Data drawn from a collection:
--- START ---
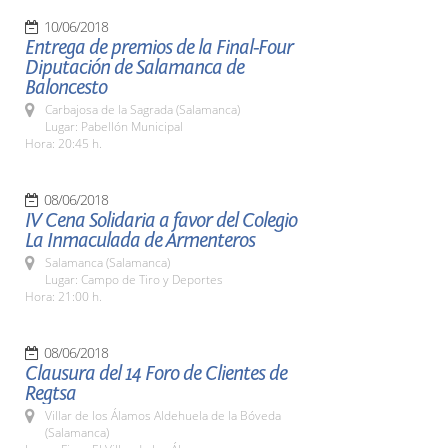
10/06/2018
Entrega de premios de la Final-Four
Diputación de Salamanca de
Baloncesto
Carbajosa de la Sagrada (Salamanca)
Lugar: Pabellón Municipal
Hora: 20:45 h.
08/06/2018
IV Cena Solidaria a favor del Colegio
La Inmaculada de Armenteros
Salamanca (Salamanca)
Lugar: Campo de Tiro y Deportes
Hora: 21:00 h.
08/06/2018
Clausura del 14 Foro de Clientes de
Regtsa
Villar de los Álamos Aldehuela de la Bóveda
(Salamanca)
--- END ---
Reproduce the text of the material above line for line, without any alteration, and omit the pictures from your output.

ANSWER SPACE:
10/06/2018
Entrega de premios de la Final-Four
Diputación de Salamanca de
Baloncesto
Carbajosa de la Sagrada (Salamanca)
Lugar: Pabellón Municipal
Hora: 20:45 h.
08/06/2018
IV Cena Solidaria a favor del Colegio
La Inmaculada de Armenteros
Salamanca (Salamanca)
Lugar: Campo de Tiro y Deportes
Hora: 21:00 h.
08/06/2018
Clausura del 14 Foro de Clientes de
Regtsa
Villar de los Álamos Aldehuela de la Bóveda
(Salamanca)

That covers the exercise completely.